Structural, electronic and optical properties of strained CdS monolayer and bilayer structures are studied to examine the possibility of controlling their properties for application in the field of nano-devices. First-principles density functional theory (DFT) calculations are done as implemented in SIESTA code that uses a pseudopotential and a numerical nano-orbital basis set. Exchange correlation energies were described using the general gradient approximation (GGA) in the form of Perdew–Burke–Ernzerhof (PBE) functional. We have found that the electronic band structure of monolayer and bilayer CdS is quite sensitive to biaxial strain, and as a result bandgap energy can be tuned over a wide range with compressive and tensile strains. While both the monolayer and bilayer structures maintain the direct bandgap nature of the relaxed structure even under compressive strain, tensile strain transforms the material into indirect gap semiconductors with degenerate electronic band structure. It is found that effective masses can also be controlled with biaxial strain, and hence carrier mobility can be improved in the process. Our DFT calculations also predict that in addition to tuning the optical absorption, intensity of direct bandgap absorption in these two structures can be enhanced under tensile strain.
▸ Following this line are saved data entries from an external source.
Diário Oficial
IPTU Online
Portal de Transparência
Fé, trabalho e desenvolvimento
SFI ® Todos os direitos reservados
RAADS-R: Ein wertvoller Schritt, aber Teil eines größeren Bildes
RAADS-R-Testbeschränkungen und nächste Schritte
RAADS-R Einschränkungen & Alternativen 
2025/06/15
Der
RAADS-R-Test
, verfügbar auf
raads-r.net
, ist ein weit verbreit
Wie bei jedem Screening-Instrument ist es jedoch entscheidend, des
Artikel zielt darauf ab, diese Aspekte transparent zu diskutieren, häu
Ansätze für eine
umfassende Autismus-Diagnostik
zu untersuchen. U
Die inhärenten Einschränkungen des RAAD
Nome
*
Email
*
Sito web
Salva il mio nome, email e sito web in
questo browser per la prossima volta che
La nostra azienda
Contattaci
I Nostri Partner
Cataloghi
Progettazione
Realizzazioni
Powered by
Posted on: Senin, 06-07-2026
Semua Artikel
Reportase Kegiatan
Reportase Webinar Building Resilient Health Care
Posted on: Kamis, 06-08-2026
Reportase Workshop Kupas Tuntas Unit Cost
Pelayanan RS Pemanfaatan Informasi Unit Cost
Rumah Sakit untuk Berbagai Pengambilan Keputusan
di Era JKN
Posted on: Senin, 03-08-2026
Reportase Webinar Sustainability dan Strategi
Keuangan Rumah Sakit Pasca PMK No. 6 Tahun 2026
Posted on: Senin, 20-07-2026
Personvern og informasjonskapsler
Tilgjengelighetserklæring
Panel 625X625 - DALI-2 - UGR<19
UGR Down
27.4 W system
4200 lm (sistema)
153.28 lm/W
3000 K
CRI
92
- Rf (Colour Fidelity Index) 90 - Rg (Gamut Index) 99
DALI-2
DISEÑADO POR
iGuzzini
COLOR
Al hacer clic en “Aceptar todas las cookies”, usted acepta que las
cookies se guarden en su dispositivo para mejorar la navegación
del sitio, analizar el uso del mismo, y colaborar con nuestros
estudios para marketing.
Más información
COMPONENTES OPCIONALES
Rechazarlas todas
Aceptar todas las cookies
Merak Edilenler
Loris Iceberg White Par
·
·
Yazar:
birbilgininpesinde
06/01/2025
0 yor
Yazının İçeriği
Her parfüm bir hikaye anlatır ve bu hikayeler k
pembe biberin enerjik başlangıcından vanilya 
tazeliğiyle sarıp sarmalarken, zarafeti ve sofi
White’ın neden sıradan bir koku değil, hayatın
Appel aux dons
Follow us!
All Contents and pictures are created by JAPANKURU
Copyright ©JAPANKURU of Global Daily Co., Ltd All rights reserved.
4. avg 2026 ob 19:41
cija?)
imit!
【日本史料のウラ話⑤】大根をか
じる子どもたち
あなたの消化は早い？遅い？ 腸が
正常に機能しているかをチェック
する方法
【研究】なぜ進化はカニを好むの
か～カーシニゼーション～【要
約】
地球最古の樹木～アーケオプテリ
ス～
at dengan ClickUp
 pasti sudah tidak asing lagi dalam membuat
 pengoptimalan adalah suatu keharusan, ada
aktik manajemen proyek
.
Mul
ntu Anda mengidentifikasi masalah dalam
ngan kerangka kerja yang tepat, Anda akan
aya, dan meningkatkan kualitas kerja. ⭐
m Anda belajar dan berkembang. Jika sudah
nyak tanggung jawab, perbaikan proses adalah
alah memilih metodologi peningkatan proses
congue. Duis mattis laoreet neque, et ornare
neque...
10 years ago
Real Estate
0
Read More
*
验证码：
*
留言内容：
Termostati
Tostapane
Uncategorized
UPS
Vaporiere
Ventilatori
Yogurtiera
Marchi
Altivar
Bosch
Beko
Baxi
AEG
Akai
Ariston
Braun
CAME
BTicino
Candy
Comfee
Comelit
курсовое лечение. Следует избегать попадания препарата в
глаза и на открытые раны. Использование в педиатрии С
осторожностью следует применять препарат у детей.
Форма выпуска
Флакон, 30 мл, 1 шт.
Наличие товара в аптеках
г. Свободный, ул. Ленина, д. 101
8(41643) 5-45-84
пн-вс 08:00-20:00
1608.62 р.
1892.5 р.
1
研究了应变 CdS 单层和双层结构的结构、电子和光学特性，以检查控制它们在纳米器件领域应用的特性的可能性。第一性原理密度泛函理论 (DFT) 计算在 SIESTA 代码中实现，该代码使用赝势和数值纳米轨道基组。使用 Perdew-Burke-Ernzerhof (PBE) 泛函形式的一般梯度近似 (GGA) 描述了交换相关能。我们发现单层和双层 CdS 的电子能带结构对双轴应变非常敏感，因此可以在压缩和拉伸应变的宽范围内调节带隙能量。虽然单层和双层结构即使在压缩应变下也保持松弛结构的直接带隙性质，但拉伸应变将材料转变为具有简并电子带结构的间接带隙半导体。发现有效质量也可以通过双轴应变来控制，因此在此过程中可以提高载流子迁移率。我们的 DFT 计算还预测，除了调整光吸收外，这两种结构中的直接带隙吸收强度在拉伸应变下也可以增强。